In 1985, the state legislature determined that the education costs for such a small population were too expensive, and shut down the school. Gertrude traveled to Olympia to prevent the closure, but lost. Town residents kept moving away until only Gertrude Murphy and her niece, Mary Aucourt, remained.
Lester No More
As the last resident of Lester, Gertrude received notoriety of sorts. Reporters would often make their way up the river to interview her, and at one point she was invited to appear on David Letterman’s show. That interview was cancelled, which displeased Gertrude greatly. But old students would sometime drive up for a visit, bringing a smile to her face.
While the City of Tacoma was dismantling buildings throughout the town, Gertrude fought to put the 1886 train station on the state’s historic register. Sadly, vandals burned the building down. In 1993, Gert’s home burned down, and she moved to a small cabin a mile and a half from what had once been the center of town. “I call this a suburb of Lester,” she said.

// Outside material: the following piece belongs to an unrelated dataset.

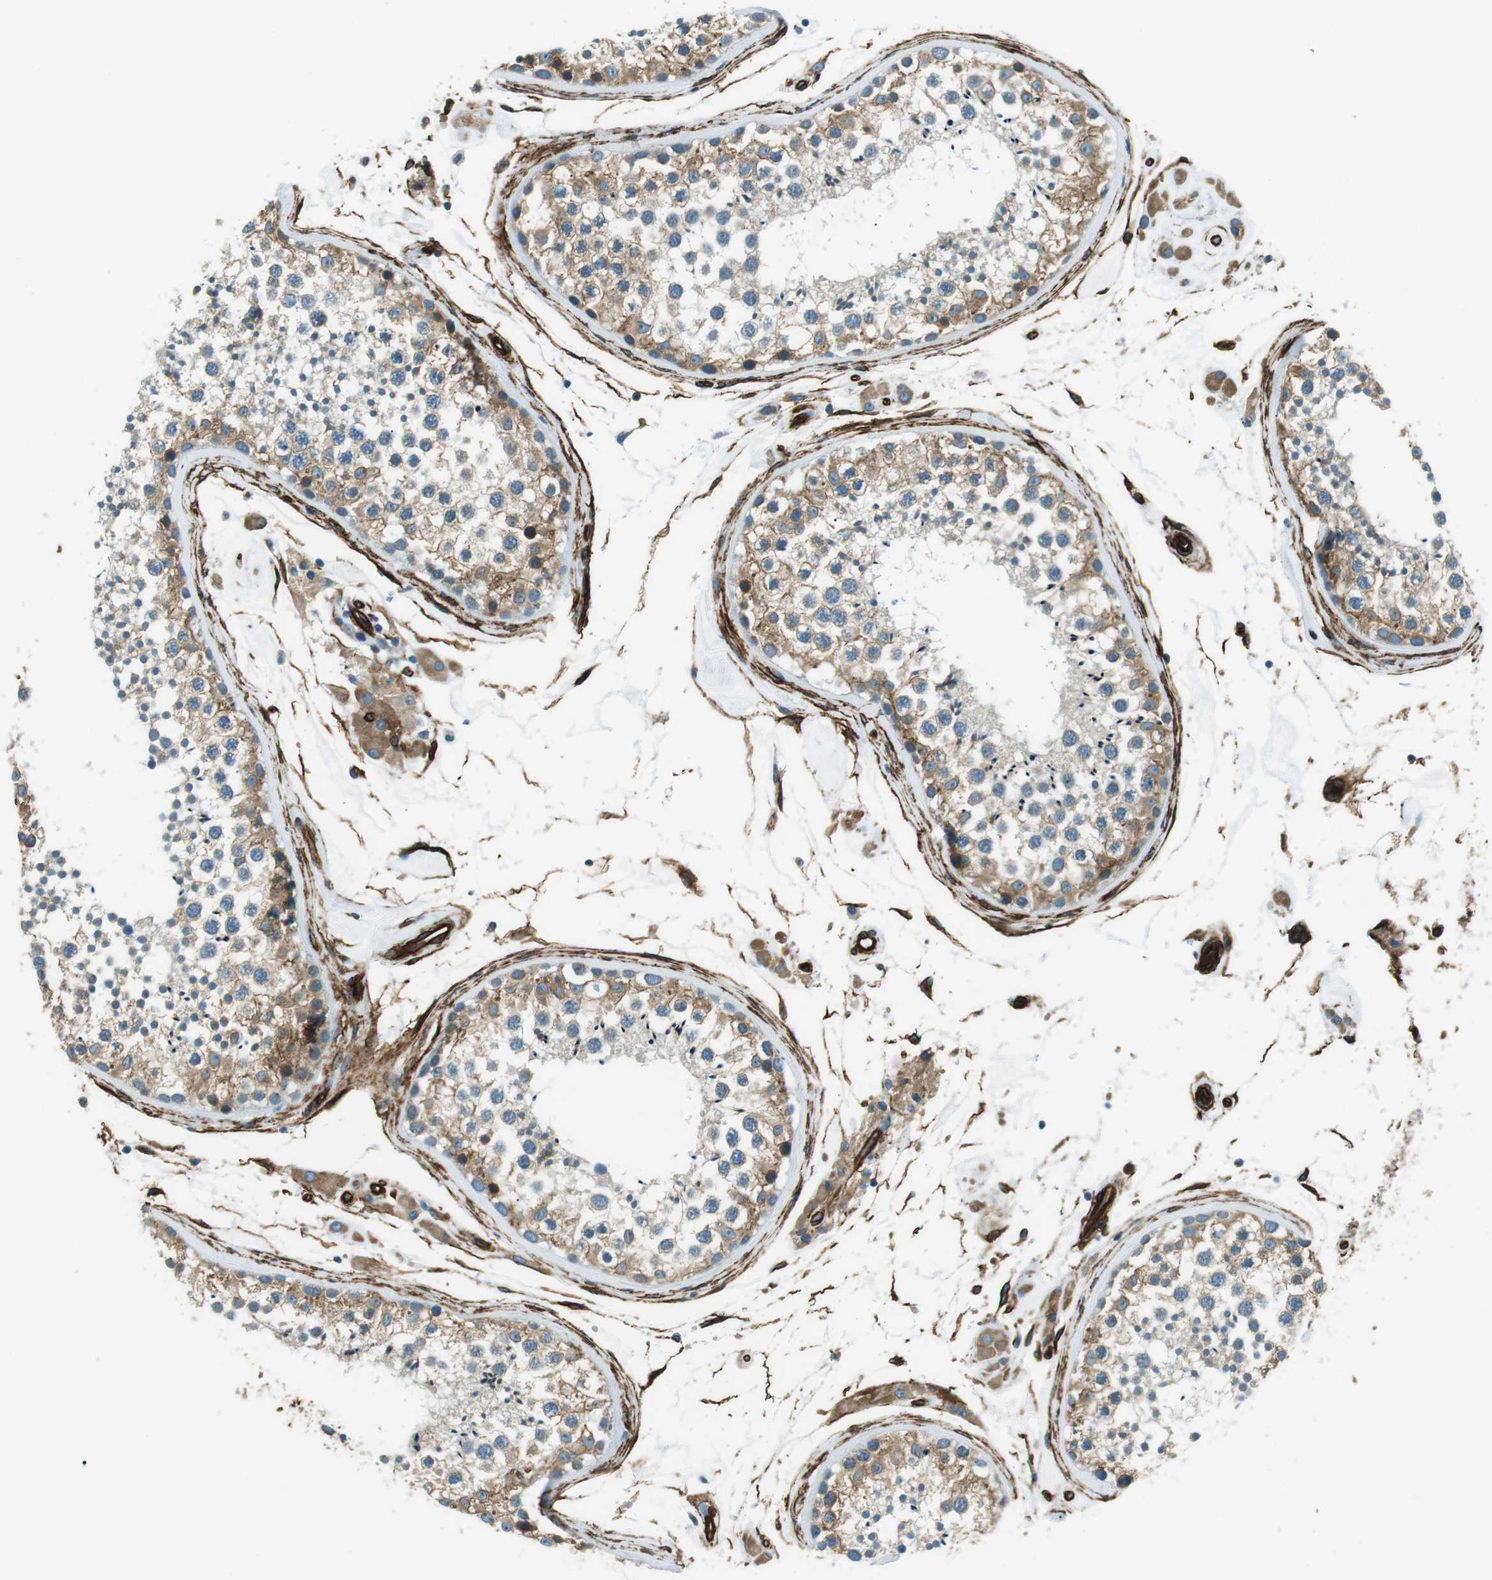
{"staining": {"intensity": "moderate", "quantity": "25%-75%", "location": "cytoplasmic/membranous"}, "tissue": "testis", "cell_type": "Cells in seminiferous ducts", "image_type": "normal", "snomed": [{"axis": "morphology", "description": "Normal tissue, NOS"}, {"axis": "topography", "description": "Testis"}], "caption": "Cells in seminiferous ducts reveal medium levels of moderate cytoplasmic/membranous expression in about 25%-75% of cells in normal human testis.", "gene": "ODR4", "patient": {"sex": "male", "age": 46}}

In her 80s, Gertrude Murphy stayed in town until the winter, when she would then live with family members in Kent. But she couldn’t wait for the snows to end, as she was always "chomping at the bit" to return to Lester where the air was clean and it smelled so pretty. Each spring she'd return, until failing health made her trips less frequent. As she neared her century mark, her ailments became too great and she moved into the Bethany of the Northwest nursing home in Everett.
Gertrude Murphy passed away on September 29, 2002, and in some ways, so did Lester.